**Reading passage**

— Start —

Posted by diego on May 19, 2008 – 9:58 am
From where you’re sitting as a Network Creator on Ning, platform releases aren’t very transparent. The Ning Platform and your social networks go down for a couple of hours, then come back up, and not much has changed.
With nothing visible to you, the natural question is why did we take everything down at all? And, in rare occasions like this past weekend, the release is followed by another release right after the first one, and you’re left wondering what is happening.
So, here’s a little on what went on behind the scenes of Saturday night’s release, and the update that followed on Sunday night…
Continue reading The Story of a Release…
Posted by Alex on May 9, 2008 – 7:58 pm

There will be a planned platform maintenance this Saturday night May 10th, 2008 from 11pm-2am Pacific. During this window, Ning.com and all networks will be offline.
This maintenance will improve scalability and performance across the Ning Platform. To stay up-to-date during this release, be sure to check out the Ning status blog.
Posted by Alex on April 9, 2008 – 6:46 pm

We’ll be rolling out some awesome new features Thursday April 10th, which means that Ning and your networks will be unavailable from 9pm to 9:30pm Pacific Time.

— End —

**Given data**
— Start —

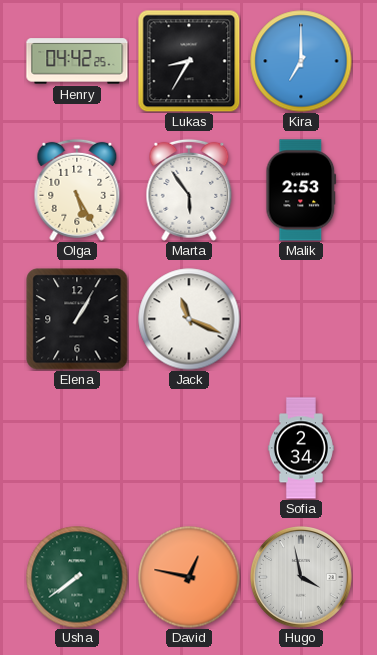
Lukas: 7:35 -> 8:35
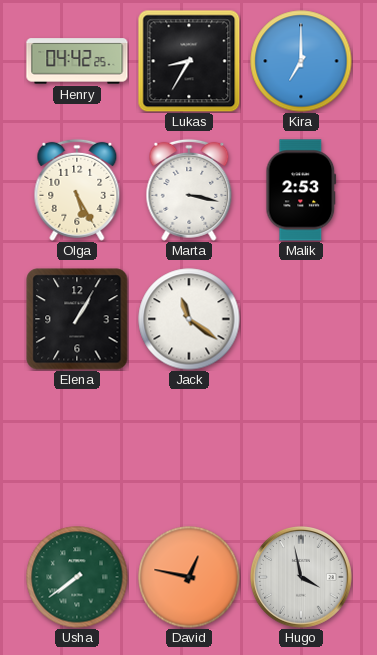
Marta: 5:54 -> 3:17
Jack: 11:19 -> 11:21
Sofia: 2:34 -> none
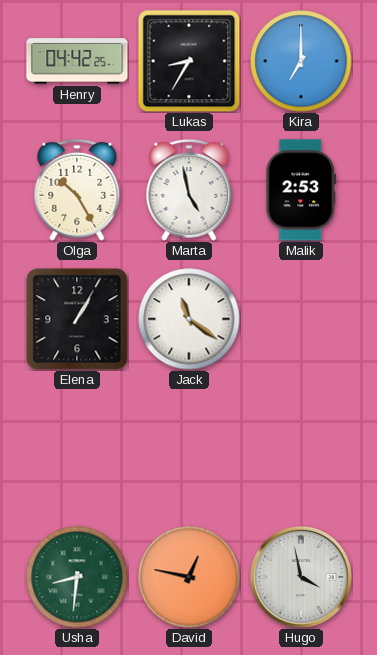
Olga: 5:25 -> 10:25
Marta: 3:17 -> 4:58
Usha: 7:39 -> 8:31
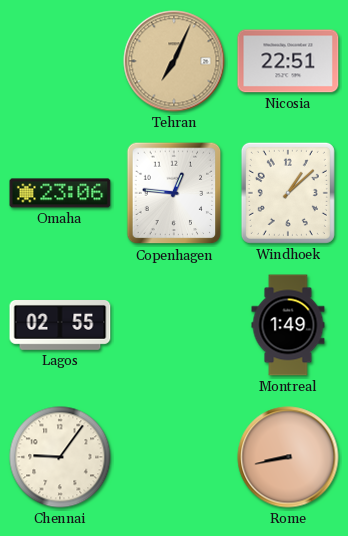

— End —

**Task set**
1) Using the Ning blog posts, explain in one to three sentences why Ning.com and all networks were scheduled to go offline on Saturday night, May 10th, 2008.
2) According to the Ning blog posts, during what hours would Ning and the networks be unavailable on Thursday, April 10th?
These records come from a different source.

**Solutions**
1) The planned platform maintenance was meant to improve scalability and performance across the Ning Platform. Ning.com and all networks would be offline during that window, from 11pm to 2am Pacific.

2) From 9pm to 9:30pm Pacific Time.